Bo reportedly responded angrily to the decision at the end of the closed-door trial - shouting that it was unjust.

So will Bo's legacy continue to shape China's politics after he's locked away?

That's what I asked Fraser Howie, co-author of Red Capitalism and director of Newedge Financial Singapore.

(SOUNDBITE) (English) CO-AUTHOR OF RED CAPITALISM, AND NEWEDGE FINANCIAL SINGAPORE, DIRECTOR, FRASER HOWIE, SAYING:

"Well the legacy of the left is already still shaping China. A lot of what Xi Jinping is actually doing has a very leftist bent. He's a great promoter of Mao, he's a great promoter of group action and mass action. And so a lot of the things that Bo actually did in Chongqing are actually sort of being almost used by the central leadership now. So in that sense, some of those ideas are still very firmly there although Bo is named, certainly in the media a few years and certainly through Xi Jinping's presidency is going to be struck from the record books."

(SOUNDBITE) (English) REUTERS REPORTER, JON GORDON, SAYING:

"Right. So maybe his politics aren't dead but certainly his aspirations in politics, what does this mean for the leadership composition?"

(SOUNDBITE) (English) CO-AUTHOR OF RED CAPITALISM, AND NEWEDGE FINANCIAL SINGAPORE, DIRECTOR, FRASER HOWIE, SAYING:

"That's a good question. Xi Jinping obviously this was a great test and while the test was more political theater within the Chinese Communist Party, but Xi Jinping really wanted to send a strong message here to clamp down on those who they had seen had overstepped the mark and had the past 18 months what's been playing out down in Chongqing has staggered many people. And I think not even so much the death of Neil Heywood, but it was the defection or the pseudo-defection to the American consulate by his head of police which I think really shook the leadership. And they started to see real problems appearing in that leadership and that Bo had overstepped the mark. So Xi's trying to send a very strong signal here, but at the same time, he's not going to be executing people. That sets a very bad precedent. So what he does is he gives them life imprisonment and he sends them away to a relatively nice luxurious prison and he gets the man out of the way for the moment and then he hopefully can focus on what he wants to do."

(SOUNDBITE) (English) REUTERS REPORTER, JON GORDON, SAYING:

"While talking about that focus, now he said he was going to go after tigers not just flies - Bo obviously a tiger - what other tigers should be worried here?"

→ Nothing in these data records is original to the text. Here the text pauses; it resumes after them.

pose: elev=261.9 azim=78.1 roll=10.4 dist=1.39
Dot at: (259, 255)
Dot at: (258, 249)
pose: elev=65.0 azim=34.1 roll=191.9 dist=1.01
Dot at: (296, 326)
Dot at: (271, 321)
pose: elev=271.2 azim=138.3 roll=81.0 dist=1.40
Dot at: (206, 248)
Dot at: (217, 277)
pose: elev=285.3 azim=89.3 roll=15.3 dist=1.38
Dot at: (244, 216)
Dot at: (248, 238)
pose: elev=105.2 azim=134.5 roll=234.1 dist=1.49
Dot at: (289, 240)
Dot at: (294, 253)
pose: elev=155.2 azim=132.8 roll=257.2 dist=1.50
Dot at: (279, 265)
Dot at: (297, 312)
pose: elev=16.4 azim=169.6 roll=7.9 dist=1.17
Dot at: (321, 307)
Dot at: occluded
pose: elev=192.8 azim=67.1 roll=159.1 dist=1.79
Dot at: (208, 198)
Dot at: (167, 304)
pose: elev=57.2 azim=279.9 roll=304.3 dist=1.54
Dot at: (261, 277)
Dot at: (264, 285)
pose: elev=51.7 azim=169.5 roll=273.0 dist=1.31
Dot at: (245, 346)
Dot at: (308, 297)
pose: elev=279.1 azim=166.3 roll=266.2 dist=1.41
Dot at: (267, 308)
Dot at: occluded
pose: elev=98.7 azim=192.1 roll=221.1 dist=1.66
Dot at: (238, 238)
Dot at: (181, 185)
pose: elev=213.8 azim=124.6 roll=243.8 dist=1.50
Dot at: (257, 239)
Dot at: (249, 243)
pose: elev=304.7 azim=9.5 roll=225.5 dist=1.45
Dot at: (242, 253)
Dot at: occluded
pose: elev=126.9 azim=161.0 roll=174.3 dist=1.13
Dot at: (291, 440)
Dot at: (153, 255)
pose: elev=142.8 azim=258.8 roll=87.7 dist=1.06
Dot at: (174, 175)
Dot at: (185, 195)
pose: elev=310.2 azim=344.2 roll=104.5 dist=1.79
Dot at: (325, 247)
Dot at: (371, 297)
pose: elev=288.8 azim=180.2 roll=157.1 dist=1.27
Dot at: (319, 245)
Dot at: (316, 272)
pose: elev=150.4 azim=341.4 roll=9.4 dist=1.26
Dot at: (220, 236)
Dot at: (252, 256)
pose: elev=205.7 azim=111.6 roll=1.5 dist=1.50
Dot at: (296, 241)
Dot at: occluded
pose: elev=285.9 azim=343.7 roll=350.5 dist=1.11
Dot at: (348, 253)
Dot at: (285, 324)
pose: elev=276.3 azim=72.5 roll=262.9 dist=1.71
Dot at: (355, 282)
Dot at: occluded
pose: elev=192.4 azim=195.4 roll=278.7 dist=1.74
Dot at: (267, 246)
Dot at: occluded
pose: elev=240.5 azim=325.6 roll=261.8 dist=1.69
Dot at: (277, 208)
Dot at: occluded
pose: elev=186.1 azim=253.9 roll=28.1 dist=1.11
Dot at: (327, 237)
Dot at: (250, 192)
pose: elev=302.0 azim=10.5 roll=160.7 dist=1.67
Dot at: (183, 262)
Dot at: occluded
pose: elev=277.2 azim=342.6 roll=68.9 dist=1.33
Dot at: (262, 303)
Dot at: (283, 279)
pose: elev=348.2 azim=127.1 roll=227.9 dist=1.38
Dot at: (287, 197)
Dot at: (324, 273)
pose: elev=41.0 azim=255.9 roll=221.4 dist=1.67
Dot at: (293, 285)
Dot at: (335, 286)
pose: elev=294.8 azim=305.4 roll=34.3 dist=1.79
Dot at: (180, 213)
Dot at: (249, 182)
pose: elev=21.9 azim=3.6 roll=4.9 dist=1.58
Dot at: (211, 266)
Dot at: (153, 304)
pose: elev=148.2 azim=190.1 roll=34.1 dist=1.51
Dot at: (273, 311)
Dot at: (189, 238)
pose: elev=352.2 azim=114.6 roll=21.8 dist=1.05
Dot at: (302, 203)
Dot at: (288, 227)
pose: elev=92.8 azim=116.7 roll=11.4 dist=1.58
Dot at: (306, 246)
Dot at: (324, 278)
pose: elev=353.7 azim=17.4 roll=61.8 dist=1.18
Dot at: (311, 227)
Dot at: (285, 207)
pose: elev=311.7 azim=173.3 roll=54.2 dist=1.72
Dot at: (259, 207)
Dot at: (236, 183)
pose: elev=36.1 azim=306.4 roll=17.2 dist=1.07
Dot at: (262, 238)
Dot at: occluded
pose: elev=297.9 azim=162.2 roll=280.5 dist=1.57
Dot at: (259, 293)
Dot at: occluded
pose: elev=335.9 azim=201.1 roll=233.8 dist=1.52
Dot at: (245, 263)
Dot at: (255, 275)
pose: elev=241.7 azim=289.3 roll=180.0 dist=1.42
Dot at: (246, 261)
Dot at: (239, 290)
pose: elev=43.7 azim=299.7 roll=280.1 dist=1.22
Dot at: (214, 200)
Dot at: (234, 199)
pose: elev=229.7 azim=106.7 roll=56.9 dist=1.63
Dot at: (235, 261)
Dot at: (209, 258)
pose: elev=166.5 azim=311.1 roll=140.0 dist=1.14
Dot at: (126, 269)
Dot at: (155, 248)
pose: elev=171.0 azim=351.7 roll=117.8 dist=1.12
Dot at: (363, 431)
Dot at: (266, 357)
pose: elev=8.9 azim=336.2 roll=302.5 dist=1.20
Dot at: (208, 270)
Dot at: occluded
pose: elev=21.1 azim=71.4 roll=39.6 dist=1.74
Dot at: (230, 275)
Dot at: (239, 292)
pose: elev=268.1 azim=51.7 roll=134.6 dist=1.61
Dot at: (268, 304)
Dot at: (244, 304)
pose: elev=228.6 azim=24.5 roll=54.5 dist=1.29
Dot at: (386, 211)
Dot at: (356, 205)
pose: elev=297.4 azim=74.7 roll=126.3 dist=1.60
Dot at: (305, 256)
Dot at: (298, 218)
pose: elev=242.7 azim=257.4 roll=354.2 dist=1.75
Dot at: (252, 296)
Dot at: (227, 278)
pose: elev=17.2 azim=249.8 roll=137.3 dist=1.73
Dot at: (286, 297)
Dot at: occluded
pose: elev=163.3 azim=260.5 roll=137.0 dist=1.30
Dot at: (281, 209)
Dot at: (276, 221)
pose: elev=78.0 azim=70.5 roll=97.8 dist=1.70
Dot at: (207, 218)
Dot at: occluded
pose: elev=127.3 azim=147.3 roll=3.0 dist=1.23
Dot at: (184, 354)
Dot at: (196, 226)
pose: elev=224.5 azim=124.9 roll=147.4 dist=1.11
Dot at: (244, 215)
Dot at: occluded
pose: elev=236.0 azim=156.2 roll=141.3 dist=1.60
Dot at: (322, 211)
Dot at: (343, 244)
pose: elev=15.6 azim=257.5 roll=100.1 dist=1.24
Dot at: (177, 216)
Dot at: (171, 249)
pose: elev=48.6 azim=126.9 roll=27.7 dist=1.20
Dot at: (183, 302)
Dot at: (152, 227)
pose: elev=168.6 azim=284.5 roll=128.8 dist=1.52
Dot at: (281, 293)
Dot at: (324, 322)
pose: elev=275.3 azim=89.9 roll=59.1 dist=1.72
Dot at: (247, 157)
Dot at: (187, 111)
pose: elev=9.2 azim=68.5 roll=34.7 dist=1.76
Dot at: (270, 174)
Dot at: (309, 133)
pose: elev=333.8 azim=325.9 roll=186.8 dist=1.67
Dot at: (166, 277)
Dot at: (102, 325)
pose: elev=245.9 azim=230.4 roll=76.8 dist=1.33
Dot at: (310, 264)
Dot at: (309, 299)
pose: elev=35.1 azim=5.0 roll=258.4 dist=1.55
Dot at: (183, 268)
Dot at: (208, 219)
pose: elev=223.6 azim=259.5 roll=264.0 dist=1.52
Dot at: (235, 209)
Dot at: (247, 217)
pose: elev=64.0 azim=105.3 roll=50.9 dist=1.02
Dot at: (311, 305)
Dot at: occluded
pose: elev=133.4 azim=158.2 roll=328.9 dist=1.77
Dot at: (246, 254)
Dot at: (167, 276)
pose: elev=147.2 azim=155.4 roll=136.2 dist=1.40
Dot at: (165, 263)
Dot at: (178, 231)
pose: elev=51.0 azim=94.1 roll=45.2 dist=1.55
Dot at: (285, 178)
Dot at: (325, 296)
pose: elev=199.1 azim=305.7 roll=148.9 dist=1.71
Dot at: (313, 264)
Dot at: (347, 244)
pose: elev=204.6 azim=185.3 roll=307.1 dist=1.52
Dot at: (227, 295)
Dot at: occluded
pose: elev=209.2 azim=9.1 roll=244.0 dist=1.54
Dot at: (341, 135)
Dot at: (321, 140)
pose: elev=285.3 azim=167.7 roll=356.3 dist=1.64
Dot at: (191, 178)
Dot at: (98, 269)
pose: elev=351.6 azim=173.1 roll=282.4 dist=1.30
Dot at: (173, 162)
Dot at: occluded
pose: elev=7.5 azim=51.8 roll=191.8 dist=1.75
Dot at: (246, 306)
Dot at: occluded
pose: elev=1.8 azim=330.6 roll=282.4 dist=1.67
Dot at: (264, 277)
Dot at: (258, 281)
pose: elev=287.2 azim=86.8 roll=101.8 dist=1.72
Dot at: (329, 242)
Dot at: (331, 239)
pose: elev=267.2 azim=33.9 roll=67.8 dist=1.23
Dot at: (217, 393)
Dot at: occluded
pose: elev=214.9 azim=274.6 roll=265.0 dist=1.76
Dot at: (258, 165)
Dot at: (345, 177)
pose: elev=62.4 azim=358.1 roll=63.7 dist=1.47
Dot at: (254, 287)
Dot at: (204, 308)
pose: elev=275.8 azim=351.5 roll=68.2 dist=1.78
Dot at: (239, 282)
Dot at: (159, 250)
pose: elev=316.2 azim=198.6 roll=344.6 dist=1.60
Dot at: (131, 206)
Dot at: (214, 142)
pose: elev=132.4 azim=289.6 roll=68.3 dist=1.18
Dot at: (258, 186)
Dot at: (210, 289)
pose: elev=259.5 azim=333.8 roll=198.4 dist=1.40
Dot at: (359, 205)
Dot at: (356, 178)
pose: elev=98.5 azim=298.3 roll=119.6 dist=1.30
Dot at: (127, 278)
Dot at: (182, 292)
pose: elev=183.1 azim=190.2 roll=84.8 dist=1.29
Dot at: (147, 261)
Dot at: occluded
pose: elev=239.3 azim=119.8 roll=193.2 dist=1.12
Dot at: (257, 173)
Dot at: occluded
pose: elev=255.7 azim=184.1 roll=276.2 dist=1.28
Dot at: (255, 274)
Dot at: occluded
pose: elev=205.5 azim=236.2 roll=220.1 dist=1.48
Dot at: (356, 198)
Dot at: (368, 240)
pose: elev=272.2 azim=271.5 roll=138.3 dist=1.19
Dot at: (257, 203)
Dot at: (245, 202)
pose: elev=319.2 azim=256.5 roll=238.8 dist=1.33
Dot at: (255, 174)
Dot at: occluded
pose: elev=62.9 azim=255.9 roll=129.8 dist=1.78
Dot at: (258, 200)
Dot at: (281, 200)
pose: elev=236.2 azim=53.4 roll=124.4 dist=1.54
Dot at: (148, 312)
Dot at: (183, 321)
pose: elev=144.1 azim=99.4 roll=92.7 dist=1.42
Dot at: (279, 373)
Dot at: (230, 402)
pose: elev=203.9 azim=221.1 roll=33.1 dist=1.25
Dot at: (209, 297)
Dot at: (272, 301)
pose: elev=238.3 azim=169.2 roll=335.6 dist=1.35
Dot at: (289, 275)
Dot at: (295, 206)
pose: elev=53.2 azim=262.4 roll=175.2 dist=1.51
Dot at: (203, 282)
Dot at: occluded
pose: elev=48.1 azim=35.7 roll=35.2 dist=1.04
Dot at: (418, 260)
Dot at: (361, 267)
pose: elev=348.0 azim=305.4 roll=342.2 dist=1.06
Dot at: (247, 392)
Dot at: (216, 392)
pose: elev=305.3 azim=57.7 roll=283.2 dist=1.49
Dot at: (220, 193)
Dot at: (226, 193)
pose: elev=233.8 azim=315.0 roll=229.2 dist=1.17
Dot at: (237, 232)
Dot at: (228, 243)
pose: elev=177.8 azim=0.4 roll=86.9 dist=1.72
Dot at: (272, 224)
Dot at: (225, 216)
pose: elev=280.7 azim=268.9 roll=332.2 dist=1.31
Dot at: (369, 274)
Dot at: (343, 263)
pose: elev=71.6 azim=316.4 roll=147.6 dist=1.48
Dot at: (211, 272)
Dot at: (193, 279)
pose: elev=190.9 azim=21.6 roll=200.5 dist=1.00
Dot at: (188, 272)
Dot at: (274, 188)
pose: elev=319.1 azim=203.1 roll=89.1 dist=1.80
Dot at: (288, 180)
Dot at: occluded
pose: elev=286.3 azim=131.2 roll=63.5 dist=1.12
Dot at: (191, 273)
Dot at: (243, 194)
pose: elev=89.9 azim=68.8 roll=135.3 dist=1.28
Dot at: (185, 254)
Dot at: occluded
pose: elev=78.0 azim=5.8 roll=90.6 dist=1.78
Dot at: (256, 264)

(SOUNDBITE) (English) CO-AUTHOR OF RED CAPITALISM, AND NEWEDGE FINANCIAL SINGAPORE, DIRECTOR, FRASER HOWIE, SAYING:

"Well we're already seeing some sort of fallout from it. One of his patrons was the head of security, Zhou Yongkang, and he's sort of been talked about as people are going after him for corruption as is a number of his other disciples if you were or followers in the Petrochina empire, so there's starting to be fallout from this but it's very difficult to tell from outside really what's going on here. It's ultimately as I said, it's Chinese Communist Party theater and it's really which gang runs China? And Xi Jinping is clearing a section of the house at the moment but no one should be thinking this is really a major anti-corruption drive. There's plenty of corruption within the existing leadership. In Xi's family alone that's been exposed. But nobody's going to seriously think he's going to go and clean his own house."